May 7 (Bloomberg) -- Leap Wireless International Inc. fell the most since August in Nasdaq trading after Citigroup Inc. cut its rating on the shares to “hold” and Credit Suisse Group AG recommended traders sell the stock short.
Leap was reduced from “buy” by Michael Rollins, an analyst at Citigroup in New York, who said the San Diego-based carrier’s customer growth rate will probably slow.
The company may lose customers to larger competitor Sprint Nextel Corp.’s pay-by-the-minute brand, set to be introduced this month, said Jonathan Chaplin, an analyst at Credit Suisse in New York. He recommended the stock be sold short. He called the industry “highly competitive” and said price cuts may also hurt MetroPCS Communications Inc., a Leap competitor.

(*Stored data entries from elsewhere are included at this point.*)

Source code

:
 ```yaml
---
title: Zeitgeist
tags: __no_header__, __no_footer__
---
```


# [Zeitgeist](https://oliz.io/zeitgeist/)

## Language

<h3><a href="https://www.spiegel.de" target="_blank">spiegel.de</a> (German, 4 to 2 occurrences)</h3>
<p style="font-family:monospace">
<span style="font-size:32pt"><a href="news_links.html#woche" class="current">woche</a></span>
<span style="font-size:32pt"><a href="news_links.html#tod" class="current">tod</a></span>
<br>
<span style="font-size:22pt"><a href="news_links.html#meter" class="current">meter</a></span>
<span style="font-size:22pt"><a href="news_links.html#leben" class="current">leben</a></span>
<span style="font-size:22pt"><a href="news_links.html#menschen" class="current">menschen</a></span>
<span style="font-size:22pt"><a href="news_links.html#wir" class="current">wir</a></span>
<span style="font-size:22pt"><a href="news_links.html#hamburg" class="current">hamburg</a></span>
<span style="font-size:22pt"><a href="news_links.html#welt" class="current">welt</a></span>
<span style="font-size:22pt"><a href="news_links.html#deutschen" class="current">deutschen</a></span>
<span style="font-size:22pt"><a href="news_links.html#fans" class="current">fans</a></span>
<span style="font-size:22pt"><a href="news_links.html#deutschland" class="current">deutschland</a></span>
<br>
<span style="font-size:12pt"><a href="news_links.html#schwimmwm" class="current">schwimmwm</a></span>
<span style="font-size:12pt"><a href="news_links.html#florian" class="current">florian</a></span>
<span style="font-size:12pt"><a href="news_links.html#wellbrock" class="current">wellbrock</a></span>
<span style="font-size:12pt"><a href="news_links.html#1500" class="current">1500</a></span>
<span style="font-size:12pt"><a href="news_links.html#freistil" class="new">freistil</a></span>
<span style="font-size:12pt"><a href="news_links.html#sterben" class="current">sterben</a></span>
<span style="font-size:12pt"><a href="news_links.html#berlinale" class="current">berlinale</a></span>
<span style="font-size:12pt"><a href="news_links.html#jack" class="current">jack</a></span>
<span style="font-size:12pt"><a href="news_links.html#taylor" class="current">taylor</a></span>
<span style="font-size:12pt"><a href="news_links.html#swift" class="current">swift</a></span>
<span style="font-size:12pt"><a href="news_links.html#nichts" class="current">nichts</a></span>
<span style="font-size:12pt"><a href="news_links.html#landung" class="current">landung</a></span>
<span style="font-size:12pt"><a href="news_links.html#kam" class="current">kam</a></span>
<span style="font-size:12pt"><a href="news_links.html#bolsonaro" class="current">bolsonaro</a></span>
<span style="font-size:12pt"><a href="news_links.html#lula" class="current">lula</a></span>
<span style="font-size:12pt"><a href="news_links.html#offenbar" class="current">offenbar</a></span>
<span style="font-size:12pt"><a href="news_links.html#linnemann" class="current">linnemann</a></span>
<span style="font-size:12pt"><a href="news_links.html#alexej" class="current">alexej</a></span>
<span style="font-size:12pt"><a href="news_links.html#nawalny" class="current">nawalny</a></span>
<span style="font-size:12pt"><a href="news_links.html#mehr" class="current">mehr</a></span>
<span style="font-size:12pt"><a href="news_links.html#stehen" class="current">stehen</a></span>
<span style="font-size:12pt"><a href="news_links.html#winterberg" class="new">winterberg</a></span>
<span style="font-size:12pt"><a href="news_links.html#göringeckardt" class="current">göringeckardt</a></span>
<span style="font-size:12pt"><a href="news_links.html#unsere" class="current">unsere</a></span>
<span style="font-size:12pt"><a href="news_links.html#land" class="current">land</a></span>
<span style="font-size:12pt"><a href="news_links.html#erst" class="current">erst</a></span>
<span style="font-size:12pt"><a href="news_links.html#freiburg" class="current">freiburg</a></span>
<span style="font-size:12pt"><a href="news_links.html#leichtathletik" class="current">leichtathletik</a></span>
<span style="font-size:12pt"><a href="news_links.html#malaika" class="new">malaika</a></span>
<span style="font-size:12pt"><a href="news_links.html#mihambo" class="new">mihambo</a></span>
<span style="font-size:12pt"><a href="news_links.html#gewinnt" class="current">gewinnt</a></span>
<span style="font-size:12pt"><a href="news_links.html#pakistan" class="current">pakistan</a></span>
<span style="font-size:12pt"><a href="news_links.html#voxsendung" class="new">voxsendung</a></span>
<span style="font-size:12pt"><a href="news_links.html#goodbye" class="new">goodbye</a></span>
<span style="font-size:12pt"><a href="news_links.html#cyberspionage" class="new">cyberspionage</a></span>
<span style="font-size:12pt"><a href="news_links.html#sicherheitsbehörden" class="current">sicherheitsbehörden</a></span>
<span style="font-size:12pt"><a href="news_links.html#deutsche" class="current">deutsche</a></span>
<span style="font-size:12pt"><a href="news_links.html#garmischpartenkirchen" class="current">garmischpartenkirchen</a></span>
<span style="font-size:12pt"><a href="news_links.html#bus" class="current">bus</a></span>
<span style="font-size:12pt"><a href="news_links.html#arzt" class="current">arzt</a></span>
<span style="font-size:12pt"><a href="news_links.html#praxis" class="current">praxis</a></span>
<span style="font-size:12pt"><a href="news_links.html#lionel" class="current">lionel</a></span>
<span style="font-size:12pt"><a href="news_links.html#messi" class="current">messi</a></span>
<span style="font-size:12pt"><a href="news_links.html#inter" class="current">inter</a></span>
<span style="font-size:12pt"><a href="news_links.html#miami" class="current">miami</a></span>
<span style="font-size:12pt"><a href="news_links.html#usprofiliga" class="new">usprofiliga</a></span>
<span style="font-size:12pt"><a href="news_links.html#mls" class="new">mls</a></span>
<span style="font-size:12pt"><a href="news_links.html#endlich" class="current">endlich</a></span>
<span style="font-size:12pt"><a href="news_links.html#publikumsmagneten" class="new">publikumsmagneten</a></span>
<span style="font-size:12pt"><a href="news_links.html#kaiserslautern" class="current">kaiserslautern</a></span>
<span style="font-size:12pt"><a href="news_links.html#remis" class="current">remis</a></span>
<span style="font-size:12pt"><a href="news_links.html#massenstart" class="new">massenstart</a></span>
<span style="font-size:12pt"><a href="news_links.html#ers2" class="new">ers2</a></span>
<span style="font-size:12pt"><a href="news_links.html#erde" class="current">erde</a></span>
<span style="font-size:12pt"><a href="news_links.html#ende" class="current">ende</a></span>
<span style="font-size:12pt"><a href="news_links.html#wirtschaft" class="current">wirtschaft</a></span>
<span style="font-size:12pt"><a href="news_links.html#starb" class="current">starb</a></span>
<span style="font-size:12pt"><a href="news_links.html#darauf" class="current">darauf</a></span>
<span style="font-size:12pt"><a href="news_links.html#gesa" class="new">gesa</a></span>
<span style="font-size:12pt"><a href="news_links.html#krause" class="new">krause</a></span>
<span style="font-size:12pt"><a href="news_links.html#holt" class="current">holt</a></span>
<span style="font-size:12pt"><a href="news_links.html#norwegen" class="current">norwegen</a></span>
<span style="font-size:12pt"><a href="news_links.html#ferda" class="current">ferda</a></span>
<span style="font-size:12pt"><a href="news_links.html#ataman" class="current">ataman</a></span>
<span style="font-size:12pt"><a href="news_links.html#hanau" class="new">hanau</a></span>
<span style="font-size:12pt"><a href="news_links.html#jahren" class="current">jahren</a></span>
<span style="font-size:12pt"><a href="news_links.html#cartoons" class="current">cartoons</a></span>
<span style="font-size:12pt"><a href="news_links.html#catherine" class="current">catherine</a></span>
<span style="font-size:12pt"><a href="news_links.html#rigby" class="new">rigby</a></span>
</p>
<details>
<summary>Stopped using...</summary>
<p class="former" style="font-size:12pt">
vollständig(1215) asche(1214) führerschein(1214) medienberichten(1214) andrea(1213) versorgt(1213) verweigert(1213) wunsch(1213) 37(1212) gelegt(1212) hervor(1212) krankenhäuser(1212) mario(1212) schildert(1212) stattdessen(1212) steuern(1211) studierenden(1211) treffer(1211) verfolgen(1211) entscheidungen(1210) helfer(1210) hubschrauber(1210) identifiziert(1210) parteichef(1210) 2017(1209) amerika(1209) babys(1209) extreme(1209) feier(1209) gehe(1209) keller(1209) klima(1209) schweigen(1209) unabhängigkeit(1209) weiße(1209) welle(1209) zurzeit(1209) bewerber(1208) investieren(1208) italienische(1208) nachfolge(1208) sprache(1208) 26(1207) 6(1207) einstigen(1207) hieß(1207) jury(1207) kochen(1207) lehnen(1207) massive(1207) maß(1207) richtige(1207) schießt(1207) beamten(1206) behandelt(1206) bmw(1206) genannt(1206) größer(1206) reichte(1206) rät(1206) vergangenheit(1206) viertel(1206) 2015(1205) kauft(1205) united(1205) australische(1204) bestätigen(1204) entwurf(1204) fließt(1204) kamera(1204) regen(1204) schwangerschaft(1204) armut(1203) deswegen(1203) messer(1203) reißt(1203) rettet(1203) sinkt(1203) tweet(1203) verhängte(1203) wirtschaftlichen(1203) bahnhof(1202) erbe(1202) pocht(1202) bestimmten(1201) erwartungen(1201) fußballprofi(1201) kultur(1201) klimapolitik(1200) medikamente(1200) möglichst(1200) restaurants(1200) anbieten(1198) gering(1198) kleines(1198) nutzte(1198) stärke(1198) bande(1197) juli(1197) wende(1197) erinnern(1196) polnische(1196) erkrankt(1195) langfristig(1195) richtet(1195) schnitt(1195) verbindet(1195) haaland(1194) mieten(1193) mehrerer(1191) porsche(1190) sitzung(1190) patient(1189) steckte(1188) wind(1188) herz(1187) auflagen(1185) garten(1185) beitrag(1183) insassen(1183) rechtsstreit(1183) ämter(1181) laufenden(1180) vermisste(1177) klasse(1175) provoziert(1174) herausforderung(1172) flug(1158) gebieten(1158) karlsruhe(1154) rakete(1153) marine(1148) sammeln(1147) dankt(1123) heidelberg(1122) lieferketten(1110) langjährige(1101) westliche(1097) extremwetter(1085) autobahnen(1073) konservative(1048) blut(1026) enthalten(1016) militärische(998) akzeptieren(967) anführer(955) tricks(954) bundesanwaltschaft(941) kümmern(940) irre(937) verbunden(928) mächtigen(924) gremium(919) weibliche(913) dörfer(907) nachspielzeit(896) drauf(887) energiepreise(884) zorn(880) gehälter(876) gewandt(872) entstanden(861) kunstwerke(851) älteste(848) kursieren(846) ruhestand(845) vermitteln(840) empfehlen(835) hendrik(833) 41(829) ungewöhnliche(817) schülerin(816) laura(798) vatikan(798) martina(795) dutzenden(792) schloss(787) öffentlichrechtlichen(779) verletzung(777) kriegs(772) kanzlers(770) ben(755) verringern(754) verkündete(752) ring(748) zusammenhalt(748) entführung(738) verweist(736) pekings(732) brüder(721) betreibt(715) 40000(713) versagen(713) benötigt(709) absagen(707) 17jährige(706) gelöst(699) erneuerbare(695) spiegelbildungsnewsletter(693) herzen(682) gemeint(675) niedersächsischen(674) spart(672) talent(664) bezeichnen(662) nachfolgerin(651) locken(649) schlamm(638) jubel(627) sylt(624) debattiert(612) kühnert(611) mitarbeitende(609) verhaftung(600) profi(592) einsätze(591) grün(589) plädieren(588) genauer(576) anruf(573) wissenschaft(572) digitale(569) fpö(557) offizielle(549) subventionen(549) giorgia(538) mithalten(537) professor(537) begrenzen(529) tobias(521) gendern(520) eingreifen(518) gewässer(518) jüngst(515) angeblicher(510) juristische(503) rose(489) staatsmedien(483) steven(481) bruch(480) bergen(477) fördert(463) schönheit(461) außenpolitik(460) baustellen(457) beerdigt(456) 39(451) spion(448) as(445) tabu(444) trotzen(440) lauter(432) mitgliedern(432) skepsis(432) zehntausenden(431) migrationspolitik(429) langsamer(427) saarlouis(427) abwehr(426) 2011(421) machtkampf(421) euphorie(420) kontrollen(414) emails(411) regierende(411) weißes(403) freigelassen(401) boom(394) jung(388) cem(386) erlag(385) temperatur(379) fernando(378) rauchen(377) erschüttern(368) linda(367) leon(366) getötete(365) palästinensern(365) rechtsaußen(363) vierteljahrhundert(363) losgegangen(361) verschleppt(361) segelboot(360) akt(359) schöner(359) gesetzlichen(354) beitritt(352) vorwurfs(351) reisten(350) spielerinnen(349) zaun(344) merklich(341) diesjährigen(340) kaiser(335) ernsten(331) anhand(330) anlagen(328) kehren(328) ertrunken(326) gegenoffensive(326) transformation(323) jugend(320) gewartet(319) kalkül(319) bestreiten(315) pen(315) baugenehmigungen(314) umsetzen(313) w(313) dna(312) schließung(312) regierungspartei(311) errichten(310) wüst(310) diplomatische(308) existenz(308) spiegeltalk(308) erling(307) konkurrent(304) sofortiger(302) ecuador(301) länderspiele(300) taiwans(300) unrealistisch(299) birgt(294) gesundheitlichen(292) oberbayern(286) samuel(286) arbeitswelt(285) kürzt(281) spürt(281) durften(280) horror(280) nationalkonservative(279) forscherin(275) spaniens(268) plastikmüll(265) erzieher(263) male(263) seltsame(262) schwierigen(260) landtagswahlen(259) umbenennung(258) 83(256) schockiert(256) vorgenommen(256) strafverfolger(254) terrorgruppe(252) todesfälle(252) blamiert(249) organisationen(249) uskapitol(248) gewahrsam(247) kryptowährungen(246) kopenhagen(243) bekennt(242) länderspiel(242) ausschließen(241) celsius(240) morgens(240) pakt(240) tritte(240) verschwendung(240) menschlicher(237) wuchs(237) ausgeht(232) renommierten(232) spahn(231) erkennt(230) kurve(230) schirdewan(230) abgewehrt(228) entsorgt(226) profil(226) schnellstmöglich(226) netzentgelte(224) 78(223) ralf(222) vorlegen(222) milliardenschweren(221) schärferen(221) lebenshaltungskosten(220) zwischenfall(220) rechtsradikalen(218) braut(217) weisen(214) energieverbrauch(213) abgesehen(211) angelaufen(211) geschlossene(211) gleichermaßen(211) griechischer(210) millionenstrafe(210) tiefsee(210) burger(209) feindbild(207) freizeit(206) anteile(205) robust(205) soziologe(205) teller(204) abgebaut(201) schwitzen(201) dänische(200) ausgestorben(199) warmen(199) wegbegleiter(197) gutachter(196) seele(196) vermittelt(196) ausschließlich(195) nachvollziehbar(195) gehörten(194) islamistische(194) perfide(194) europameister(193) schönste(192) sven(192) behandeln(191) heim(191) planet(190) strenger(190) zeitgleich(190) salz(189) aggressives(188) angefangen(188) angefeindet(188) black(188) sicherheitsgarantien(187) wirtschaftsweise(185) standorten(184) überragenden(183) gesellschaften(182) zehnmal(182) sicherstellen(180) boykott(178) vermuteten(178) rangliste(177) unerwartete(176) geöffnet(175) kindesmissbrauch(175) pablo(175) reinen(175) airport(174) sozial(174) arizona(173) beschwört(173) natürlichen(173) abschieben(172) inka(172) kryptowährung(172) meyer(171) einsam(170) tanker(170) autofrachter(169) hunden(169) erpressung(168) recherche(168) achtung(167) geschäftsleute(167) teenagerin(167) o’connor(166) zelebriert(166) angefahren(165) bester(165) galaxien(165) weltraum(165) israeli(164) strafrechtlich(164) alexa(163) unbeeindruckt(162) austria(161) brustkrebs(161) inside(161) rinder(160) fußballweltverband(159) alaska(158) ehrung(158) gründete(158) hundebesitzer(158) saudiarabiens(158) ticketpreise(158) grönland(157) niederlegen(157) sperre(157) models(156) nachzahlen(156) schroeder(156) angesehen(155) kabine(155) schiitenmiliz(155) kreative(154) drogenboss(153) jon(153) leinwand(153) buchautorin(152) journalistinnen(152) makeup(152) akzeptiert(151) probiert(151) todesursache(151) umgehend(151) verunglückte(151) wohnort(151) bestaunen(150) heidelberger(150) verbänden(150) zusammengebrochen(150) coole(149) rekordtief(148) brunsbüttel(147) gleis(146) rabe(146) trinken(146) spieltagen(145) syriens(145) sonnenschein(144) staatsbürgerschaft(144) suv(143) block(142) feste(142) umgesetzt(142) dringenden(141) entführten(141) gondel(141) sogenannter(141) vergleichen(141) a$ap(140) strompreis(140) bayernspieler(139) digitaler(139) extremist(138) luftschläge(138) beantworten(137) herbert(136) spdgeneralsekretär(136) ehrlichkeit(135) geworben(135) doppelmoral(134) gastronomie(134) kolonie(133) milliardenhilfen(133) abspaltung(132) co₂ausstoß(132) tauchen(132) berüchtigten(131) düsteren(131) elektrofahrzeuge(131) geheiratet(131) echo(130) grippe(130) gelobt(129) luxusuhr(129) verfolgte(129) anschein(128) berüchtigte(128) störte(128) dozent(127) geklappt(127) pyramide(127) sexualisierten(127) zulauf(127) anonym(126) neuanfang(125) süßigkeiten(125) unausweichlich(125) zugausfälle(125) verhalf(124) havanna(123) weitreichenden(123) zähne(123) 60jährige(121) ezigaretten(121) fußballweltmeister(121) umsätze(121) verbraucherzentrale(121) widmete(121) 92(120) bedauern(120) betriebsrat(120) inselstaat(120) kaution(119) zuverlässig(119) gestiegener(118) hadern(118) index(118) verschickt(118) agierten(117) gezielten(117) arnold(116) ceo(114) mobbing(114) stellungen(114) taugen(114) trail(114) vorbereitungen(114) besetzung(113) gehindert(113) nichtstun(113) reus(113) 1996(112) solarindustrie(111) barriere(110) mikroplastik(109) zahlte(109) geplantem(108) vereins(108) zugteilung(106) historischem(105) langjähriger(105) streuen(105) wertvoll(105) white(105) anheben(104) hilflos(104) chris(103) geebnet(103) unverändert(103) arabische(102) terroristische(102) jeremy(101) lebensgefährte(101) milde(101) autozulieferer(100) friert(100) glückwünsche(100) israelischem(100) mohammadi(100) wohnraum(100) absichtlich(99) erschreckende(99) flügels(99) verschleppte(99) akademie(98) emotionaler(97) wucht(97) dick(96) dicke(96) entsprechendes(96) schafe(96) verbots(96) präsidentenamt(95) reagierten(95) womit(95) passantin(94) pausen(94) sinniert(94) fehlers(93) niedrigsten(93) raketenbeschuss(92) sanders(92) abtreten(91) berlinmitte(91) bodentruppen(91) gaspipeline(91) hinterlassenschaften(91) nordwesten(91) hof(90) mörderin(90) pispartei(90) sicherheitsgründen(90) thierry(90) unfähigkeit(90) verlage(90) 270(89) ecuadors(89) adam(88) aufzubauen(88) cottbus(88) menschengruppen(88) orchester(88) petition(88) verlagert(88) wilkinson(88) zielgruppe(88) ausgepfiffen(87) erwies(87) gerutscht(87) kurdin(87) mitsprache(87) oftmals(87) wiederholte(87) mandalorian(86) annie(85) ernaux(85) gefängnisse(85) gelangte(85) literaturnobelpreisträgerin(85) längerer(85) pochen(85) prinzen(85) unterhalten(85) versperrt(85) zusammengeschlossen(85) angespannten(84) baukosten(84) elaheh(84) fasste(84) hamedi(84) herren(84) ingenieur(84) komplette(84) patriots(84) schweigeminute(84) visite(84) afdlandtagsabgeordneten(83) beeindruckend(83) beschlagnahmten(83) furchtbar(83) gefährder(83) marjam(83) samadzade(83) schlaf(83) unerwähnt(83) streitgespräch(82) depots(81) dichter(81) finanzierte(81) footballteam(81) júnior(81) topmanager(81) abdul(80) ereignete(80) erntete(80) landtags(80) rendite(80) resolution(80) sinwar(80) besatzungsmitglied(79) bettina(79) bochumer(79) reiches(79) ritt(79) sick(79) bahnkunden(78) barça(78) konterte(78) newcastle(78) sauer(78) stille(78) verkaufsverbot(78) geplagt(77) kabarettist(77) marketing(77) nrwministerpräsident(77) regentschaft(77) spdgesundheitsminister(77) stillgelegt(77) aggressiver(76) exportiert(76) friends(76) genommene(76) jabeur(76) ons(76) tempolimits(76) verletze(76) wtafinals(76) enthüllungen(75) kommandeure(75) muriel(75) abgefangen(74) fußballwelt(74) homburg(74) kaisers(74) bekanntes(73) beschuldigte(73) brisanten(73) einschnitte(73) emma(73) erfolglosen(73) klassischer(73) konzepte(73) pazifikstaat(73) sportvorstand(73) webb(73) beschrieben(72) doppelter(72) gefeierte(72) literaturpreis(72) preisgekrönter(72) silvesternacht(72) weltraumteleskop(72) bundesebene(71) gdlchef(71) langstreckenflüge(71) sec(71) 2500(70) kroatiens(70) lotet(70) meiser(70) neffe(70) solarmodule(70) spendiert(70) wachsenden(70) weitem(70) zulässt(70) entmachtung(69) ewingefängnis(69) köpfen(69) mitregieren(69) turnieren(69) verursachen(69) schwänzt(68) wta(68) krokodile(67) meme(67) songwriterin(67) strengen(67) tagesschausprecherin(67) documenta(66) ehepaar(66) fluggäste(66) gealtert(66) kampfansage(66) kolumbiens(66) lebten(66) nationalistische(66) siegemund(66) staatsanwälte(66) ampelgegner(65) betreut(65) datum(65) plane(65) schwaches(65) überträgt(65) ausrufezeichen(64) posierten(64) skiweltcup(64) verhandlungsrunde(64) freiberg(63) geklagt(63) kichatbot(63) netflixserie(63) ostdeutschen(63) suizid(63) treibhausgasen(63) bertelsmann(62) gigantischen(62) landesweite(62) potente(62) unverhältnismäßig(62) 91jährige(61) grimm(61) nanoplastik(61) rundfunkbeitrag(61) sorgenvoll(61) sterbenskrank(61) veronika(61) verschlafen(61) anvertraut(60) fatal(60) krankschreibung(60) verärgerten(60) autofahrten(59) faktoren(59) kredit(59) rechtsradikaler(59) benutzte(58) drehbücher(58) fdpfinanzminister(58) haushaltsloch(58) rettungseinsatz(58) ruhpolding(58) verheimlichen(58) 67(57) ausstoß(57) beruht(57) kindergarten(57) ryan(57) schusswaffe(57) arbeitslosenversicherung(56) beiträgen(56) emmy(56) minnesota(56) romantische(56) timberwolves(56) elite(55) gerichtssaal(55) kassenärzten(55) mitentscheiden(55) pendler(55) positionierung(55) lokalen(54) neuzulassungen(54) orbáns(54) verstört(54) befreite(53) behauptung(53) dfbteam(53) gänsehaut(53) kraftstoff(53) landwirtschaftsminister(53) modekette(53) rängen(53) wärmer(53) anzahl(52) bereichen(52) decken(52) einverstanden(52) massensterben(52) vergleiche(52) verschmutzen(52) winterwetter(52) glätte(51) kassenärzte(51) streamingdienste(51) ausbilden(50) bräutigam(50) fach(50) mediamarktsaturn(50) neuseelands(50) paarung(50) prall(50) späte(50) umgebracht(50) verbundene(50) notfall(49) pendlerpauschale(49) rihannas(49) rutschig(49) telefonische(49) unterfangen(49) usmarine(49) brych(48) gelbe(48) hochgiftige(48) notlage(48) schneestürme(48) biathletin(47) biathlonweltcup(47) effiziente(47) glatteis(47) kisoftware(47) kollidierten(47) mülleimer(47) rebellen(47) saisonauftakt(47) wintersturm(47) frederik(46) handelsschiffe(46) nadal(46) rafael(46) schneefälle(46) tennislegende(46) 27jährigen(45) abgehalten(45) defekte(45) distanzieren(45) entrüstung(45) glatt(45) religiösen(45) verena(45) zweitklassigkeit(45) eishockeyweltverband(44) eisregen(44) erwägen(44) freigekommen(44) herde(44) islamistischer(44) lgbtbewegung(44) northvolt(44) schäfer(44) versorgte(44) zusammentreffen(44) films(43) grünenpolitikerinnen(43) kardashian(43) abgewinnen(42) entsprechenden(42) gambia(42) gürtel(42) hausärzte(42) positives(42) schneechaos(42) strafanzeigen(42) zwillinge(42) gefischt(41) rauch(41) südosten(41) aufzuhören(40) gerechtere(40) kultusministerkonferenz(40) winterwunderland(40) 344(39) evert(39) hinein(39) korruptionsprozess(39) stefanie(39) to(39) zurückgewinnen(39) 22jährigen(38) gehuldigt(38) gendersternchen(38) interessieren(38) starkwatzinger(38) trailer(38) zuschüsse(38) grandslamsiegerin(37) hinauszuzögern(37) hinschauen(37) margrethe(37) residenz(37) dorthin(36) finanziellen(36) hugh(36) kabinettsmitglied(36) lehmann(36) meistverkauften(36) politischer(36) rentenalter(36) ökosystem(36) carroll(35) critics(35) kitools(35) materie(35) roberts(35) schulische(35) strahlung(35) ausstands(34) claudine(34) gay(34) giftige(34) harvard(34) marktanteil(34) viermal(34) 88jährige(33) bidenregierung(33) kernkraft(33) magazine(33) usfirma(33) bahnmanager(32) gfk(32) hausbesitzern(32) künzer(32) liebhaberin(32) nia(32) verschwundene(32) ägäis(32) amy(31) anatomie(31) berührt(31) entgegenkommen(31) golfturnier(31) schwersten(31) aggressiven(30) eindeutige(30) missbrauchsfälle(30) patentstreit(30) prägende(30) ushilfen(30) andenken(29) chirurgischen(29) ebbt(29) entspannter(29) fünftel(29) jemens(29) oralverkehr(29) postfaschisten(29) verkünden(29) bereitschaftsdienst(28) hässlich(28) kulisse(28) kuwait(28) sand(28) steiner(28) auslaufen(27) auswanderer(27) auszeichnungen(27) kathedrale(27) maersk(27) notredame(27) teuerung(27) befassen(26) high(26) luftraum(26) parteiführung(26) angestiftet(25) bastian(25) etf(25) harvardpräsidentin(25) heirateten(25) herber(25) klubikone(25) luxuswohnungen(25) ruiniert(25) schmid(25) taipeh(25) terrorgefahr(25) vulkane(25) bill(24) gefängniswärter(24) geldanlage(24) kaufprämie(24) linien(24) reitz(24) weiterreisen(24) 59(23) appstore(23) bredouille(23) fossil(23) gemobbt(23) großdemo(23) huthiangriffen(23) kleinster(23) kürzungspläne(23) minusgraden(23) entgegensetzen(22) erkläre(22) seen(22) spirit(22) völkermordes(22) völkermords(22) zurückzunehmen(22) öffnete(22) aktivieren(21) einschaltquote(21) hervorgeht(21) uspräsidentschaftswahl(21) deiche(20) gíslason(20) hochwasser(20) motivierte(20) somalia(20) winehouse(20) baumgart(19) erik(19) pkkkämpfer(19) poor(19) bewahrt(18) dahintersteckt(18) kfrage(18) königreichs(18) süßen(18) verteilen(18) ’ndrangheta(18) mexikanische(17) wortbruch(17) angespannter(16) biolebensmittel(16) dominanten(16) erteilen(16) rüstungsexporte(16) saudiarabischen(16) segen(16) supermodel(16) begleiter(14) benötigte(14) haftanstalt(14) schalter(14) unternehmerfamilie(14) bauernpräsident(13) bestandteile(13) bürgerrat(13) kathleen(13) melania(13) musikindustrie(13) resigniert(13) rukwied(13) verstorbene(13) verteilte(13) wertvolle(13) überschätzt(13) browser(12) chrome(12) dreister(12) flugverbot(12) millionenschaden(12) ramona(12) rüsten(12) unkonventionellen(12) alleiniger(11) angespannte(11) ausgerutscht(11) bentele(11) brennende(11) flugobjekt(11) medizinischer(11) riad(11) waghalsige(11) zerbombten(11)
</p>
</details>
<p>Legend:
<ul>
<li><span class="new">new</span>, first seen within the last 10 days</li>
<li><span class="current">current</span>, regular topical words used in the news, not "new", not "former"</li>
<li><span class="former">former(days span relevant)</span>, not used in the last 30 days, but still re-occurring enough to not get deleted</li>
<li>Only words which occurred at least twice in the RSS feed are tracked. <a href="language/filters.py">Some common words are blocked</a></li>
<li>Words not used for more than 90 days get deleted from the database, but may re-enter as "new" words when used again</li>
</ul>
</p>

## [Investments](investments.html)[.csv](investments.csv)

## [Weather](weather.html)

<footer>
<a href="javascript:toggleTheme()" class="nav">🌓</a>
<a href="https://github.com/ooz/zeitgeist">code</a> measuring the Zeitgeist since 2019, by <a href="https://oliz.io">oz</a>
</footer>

“Continued pricing declines will weigh on margins and could wipe out much of the equity value at both Leap and PCS longer term,” Chaplin said in a research note today.
Leap declined $2.52, or 15 percent, to $14.26 at 4 p.m. New York time in Nasdaq Stock Market trading, the largest single-day loss since Aug. 7. MetroPCS dropped 91 cents, or 11 percent, to $7.15 in New York Stock Exchange composite trading, its biggest slide since Jan. 12.
Short-sellers aim to make money by borrowing shares from brokers, selling the stock and then buying it back at a lower price. The traders then return the borrowed shares and pocket any profits.